- [Questions]
A - Answer these from the route description:
(i) What else was the Quadres shrine in the Middle Ages?
(ii) In which town does the Road to Santiago in the Cerdanya region start, and where does it end?
(iii) About how many kilometres after starting out do you reach the Mare de Déu de Quadres shrine?
B - Please pick up the route description on the Road to Santiago in the Cerdanya region and carry it on from its final sentence.

- [Supplied text]
We have selected one of the prettiest and easiest sections, which follows the course of the Segre River
from the Remei hermitage
to the Quadres shrine
, which was also a hospital for pilgrims in the Middle Ages.
From Puigcerdà, take the N-260 road towards Seu d’Urgell. You will soon reach Bolvir de Cerdanya. Turn right on the first turnoff towards the town, and follow the sign that takes you to Torre del Remei, making a 90º turn. You will come to the Remei hermitage just 50 metres farther ahead. You can leave your car there or proceed another 50 metres, past the entrance to the Torre del Remei Hotel, and park in the empty lot in front of the hotel.
The route begins on this same paved road where you park your car. The Road to Santiago comes from Puigcerdà.
Facing towards the hermitage, on your left you’ll see signs explaining the route. You have to start walking towards Bolvir, backtracking the way you came in your vehicle.
Following the Route:
Cross through the centre of the town until you reach the N-260 road on the opposite side. Cross the road, where you’ll find a path with a sign that reads “Molí” (Mill) and a small post signalling the Road to Santiago. The first section of the path, which runs about 2 km passing a number of farmhouses, is paved. It then continues parallel to the river. Two kilometres beyond that, it crosses over the river a couple of times. You will reach the Molí de Ger, which is privately owned. Continue down the main path, which is fairly wide. But be careful, because there are several other wide paths. Still, you would have a hard time getting lost, because the little posts mark the right path to follow. The route goes on past pretty meadows where cows and horses graze, and you’ll get good views of the Cerdanya region. About 7 km after starting out, you will reach the Mare de Déu de Quadres shrine. The path continues its easy way until it reaches the C-260 road again, near Isòvol.
The Road to Santiago in the Cerdanya region starts in Llívia and ends in Martinet. It stretches a total of some 40 km, divided into 5 sections. The one we chose for this route is section 3. If you wish to continue along section 4, the road is cut off at Isòvol and then resumed near Talló. We recommend that you take your car to Talló to do section 5, which runs from Santa Maria de Talló (a large church with a canonical community since the 10th century) to Martinet, passing through Bellver de Cerdanya. The other option is to take section 2, which goes from Puigcerdà to the Remei hermitage. In any case, there are a number of relatively large towns along the way with a wide range of lodging options, so it’s an excellent route for covering in several hikes.

- [Data provided]
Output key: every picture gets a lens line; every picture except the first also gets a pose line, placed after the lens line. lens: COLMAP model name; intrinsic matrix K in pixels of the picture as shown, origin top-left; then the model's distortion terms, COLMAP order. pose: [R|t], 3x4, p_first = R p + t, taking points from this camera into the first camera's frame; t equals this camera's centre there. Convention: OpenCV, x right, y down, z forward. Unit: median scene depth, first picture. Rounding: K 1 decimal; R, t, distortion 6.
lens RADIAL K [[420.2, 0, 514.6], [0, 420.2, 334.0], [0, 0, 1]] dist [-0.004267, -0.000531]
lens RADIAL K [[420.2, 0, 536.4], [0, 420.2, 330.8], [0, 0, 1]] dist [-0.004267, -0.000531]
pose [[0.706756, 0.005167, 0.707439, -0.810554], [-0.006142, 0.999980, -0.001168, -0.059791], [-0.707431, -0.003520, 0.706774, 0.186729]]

- [Per-task answers]
A -
(i) A hospital for pilgrims.
(ii) It starts in Llívia and ends in Martinet.
(iii) About 7 km.

B -
The Road to Santiago, the Council of Europe’s First Cultural Itinerary, arose as a result of the pilgrimages to Santiago de Compostela (Galicia) which began with the discovery of the remains of St. James the Apostle in the 9th century AD.
The European routes converged in the Pyrenees, where there were two main roads, the one into Navarre via Roncesvalles, and the one crossing into Aragon via Somport and Jaca. But there were many secondary routes in addition to these two main routes. One of them entered Catalonia via the Coll de la Perxa and Coll de Pimorent mountain passes and joined together at Sant Jaume de Rigolisa, in Puigcerdà, the capital of the Cerdanya region.
All of these roads are still regularly travelled, especially in the so-called Holy Years, which occur every time St. James’ Day (25 July) falls on a Sunday, like in 2004.
Observations and Recommendations:
The Road to Santiago passes by major towns like Llívia (which boasts one of Europe’s oldest chemist’s shops), Puigcerdà (historic and trading centre), Bolvir (Romanesque Santa Cecília church), Bellver (a major hiking centre, with the Good Men’s Route, the Harvester’s Route, the GR 150, etc.), or Martinet.
In the 13th and 14th centuries, the Quadres shrine was considered a domus hospitalis or travellers’ hospital.
Entrance to the Remei shrine.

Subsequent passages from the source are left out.